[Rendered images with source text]

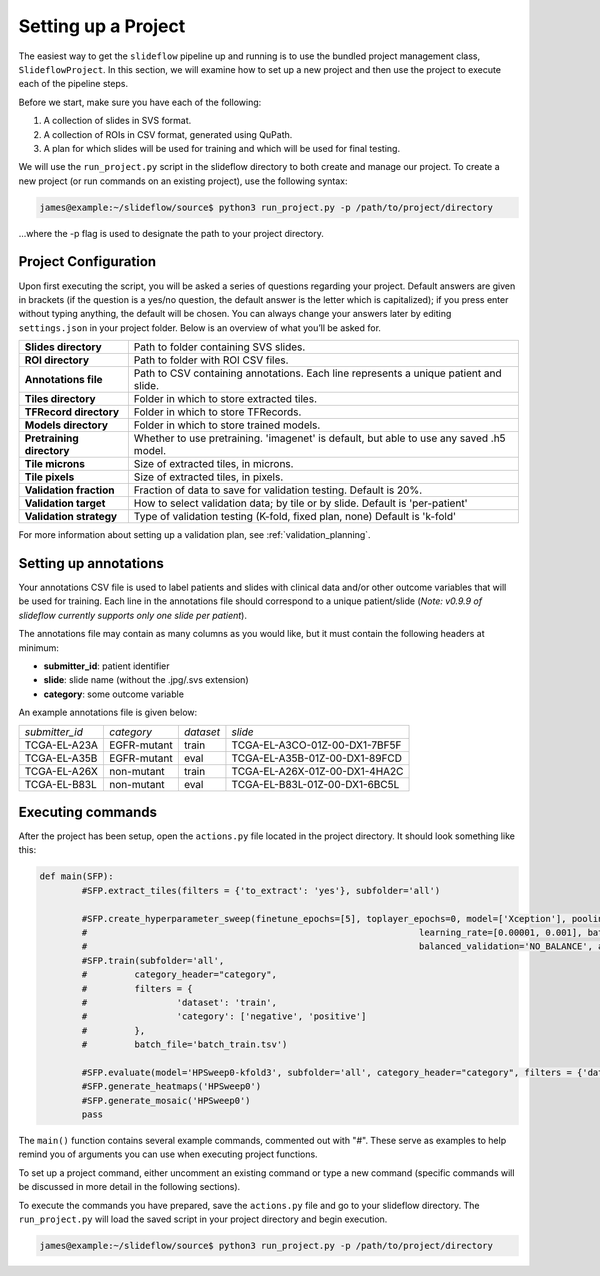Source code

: Setting up a Project
====================

The easiest way to get the ``slideflow`` pipeline up and running is to use the bundled project management class, ``SlideflowProject``. In this section, we will examine how to set up a new project and then use the project to execute each of the pipeline steps. 

Before we start, make sure you have each of the following:

1.	A collection of slides in SVS format.
2.	A collection of ROIs in CSV format, generated using QuPath.
3.	A plan for which slides will be used for training and which will be used for final testing.

We will use the ``run_project.py`` script in the slideflow directory to both create and manage our project. To create a new project (or run commands on an existing project), use the following syntax:

.. code-block:: console

	james@example:~/slideflow/source$ python3 run_project.py -p /path/to/project/directory

...where the -p flag is used to designate the path to your project directory.

Project Configuration
*********************

Upon first executing the script, you will be asked a series of questions regarding your project. Default answers are given in brackets (if the question is a yes/no question, the default answer is the letter which is capitalized); if you press enter without typing anything, the default will be chosen. You can always change your answers later by editing ``settings.json`` in your project folder. Below is an overview of what you’ll be asked for.

+-------------------------------+-------------------------------------------------------+
| **Slides directory** 		| Path to folder containing SVS slides. 		|
+-------------------------------+-------------------------------------------------------+
| **ROI directory**		| Path to folder with ROI CSV files. 			|
+-------------------------------+-------------------------------------------------------+
| **Annotations file**		| Path to CSV containing annotations.   		|
|				| Each line represents a unique patient and slide.	|
+-------------------------------+-------------------------------------------------------+
| **Tiles directory**		| Folder in which to store extracted tiles.		|
+-------------------------------+-------------------------------------------------------+
| **TFRecord directory**	| Folder in which to store TFRecords.			|
+-------------------------------+-------------------------------------------------------+
| **Models directory**		| Folder in which to store trained models.		|
+-------------------------------+-------------------------------------------------------+
| **Pretraining directory**	| Whether to use pretraining. 'imagenet' is default, 	|
|				| but able to use any saved .h5 model.			|
+-------------------------------+-------------------------------------------------------+
| **Tile microns**		| Size of extracted tiles, in microns.			|
+-------------------------------+-------------------------------------------------------+
| **Tile pixels**		| Size of extracted tiles, in pixels.			|
+-------------------------------+-------------------------------------------------------+
| **Validation fraction**	| Fraction of data to save for validation testing.	|
|				| Default is 20%.					|
+-------------------------------+-------------------------------------------------------+
| **Validation target**		| How to select validation data; by tile or by slide.	|
|				| Default is 'per-patient'				|
+-------------------------------+-------------------------------------------------------+
| **Validation strategy**	| Type of validation testing (K-fold, fixed plan, none)	|
|				| Default is 'k-fold'					|
+-------------------------------+-------------------------------------------------------+

For more information about setting up a validation plan, see :ref:`validation_planning`.

Setting up annotations
**********************

Your annotations CSV file is used to label patients and slides with clinical data and/or other outcome variables that will be used for training.
Each line in the annotations file should correspond to a unique patient/slide (*Note: v0.9.9 of slideflow currently supports only one slide per patient*).

The annotations file may contain as many columns as you would like, but it must contain the following headers at minimum:

- **submitter_id**: patient identifier
- **slide**: slide name (without the .jpg/.svs extension)
- **category**: some outcome variable

An example annotations file is given below:

+-----------------------+---------------+-----------+-----------------------------------+
| *submitter_id*	| *category*	| *dataset* | *slide*				|
+-----------------------+---------------+-----------+-----------------------------------+
| TCGA-EL-A23A		| EGFR-mutant	| train	    | TCGA-EL-A3CO-01Z-00-DX1-7BF5F	|
+-----------------------+---------------+-----------+-----------------------------------+
| TCGA-EL-A35B		| EGFR-mutant	| eval	    | TCGA-EL-A35B-01Z-00-DX1-89FCD	|
+-----------------------+---------------+-----------+-----------------------------------+
| TCGA-EL-A26X		| non-mutant	| train	    | TCGA-EL-A26X-01Z-00-DX1-4HA2C	|
+-----------------------+---------------+-----------+-----------------------------------+
| TCGA-EL-B83L		| non-mutant	| eval	    | TCGA-EL-B83L-01Z-00-DX1-6BC5L	|
+-----------------------+---------------+-----------+-----------------------------------+

.. _execute:

Executing commands
******************

After the project has been setup, open the ``actions.py`` file located in the project directory. It should look something like this:

.. code-block:: python

	def main(SFP):
		#SFP.extract_tiles(filters = {'to_extract': 'yes'}, subfolder='all')
			
		#SFP.create_hyperparameter_sweep(finetune_epochs=[5], toplayer_epochs=0, model=['Xception'], pooling=['avg'], loss='sparse_categorical_crossentropy', 
		#								learning_rate=[0.00001, 0.001], batch_size=64, hidden_layers=[1], optimizer='Adam', early_stop=True, early_stop_patience=15, balanced_training=['BALANCE_BY_CATEGORY'],
		#								balanced_validation='NO_BALANCE', augment=True, filename=None)
		#SFP.train(subfolder='all',
		#	  category_header="category",
		#	  filters = {
		#		  'dataset': 'train',
		#		  'category': ['negative', 'positive']
		#	  },
		#	  batch_file='batch_train.tsv')

		#SFP.evaluate(model='HPSweep0-kfold3', subfolder='all', category_header="category", filters = {'dataset': 'eval'})
		#SFP.generate_heatmaps('HPSweep0')
		#SFP.generate_mosaic('HPSweep0')
		pass

The ``main()`` function contains several example commands, commented out with "#". These serve as examples to help remind you of arguments you can use when executing project functions.

To set up a project command, either uncomment an existing command or type a new command (specific commands will be discussed in more detail in the following sections).

To execute the commands you have prepared, save the ``actions.py`` file and go to your slideflow directory. The ``run_project.py`` will load the saved script in your project directory and begin execution.

.. code-block:: console

	james@example:~/slideflow/source$ python3 run_project.py -p /path/to/project/directory
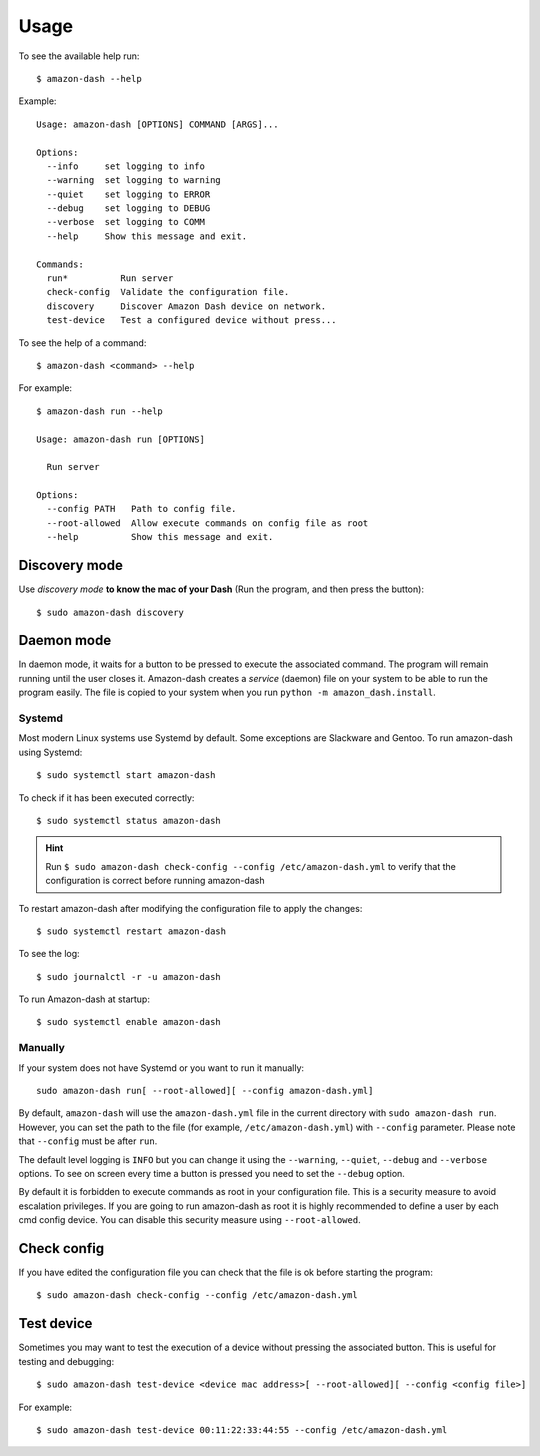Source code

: .. highlight:: console

=====
Usage
=====
To see the available help run::

    $ amazon-dash --help

Example::

    Usage: amazon-dash [OPTIONS] COMMAND [ARGS]...

    Options:
      --info     set logging to info
      --warning  set logging to warning
      --quiet    set logging to ERROR
      --debug    set logging to DEBUG
      --verbose  set logging to COMM
      --help     Show this message and exit.

    Commands:
      run*          Run server
      check-config  Validate the configuration file.
      discovery     Discover Amazon Dash device on network.
      test-device   Test a configured device without press...


To see the help of a command::

    $ amazon-dash <command> --help

For example::

    $ amazon-dash run --help

    Usage: amazon-dash run [OPTIONS]

      Run server

    Options:
      --config PATH   Path to config file.
      --root-allowed  Allow execute commands on config file as root
      --help          Show this message and exit.


Discovery mode
--------------
Use *discovery mode* **to know the mac of your Dash** (Run the program, and then press the button)::

    $ sudo amazon-dash discovery


Daemon mode
-----------
In daemon mode, it waits for a button to be pressed to execute the associated command. The program will remain running
until the user closes it. Amazon-dash creates a *service* (daemon) file on your system to be able to run the program
easily. The file is copied to your system when you run ``python -m amazon_dash.install``.


Systemd
```````
Most modern Linux systems use Systemd by default. Some exceptions are Slackware and Gentoo. To run amazon-dash using
Systemd::

    $ sudo systemctl start amazon-dash

To check if it has been executed correctly::

    $ sudo systemctl status amazon-dash

.. hint::
    Run ``$ sudo amazon-dash check-config --config /etc/amazon-dash.yml`` to verify that the configuration is correct
    before running amazon-dash

To restart amazon-dash after modifying the configuration file to apply the changes::

      $ sudo systemctl restart amazon-dash

To see the log::

    $ sudo journalctl -r -u amazon-dash

To run Amazon-dash at startup::

    $ sudo systemctl enable amazon-dash



Manually
````````
If your system does not have Systemd or you want to run it manually::

    sudo amazon-dash run[ --root-allowed][ --config amazon-dash.yml]


By default, ``amazon-dash`` will use the ``amazon-dash.yml`` file in the current directory with
``sudo amazon-dash run``. However, you can set the path to the file (for example, ``/etc/amazon-dash.yml``) with
``--config`` parameter. Please note that ``--config`` must be after ``run``.

The default level logging is ``INFO`` but you can change it using the ``--warning``, ``--quiet``, ``--debug`` and
``--verbose`` options. To see on screen every time a button is pressed you need to set the ``--debug`` option.

By default it is forbidden to execute commands as root in your configuration file. This is a security measure to
avoid escalation privileges. If you are going to run amazon-dash as root it is highly recommended to define a
user by each cmd config device. You can disable this security measure using ``--root-allowed``.


Check config
------------
If you have edited the configuration file you can check that the file is ok before starting the program::

    $ sudo amazon-dash check-config --config /etc/amazon-dash.yml


Test device
-----------
Sometimes you may want to test the execution of a device without pressing the associated button. This is useful for
testing and debugging::

    $ sudo amazon-dash test-device <device mac address>[ --root-allowed][ --config <config file>]

For example::

    $ sudo amazon-dash test-device 00:11:22:33:44:55 --config /etc/amazon-dash.yml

▶ [Work to complete] Which lines in the records above hold the string "restart"? Copy each of them.

▶ [Answer section]
To restart amazon-dash after modifying the configuration file to apply the changes::
      $ sudo systemctl restart amazon-dash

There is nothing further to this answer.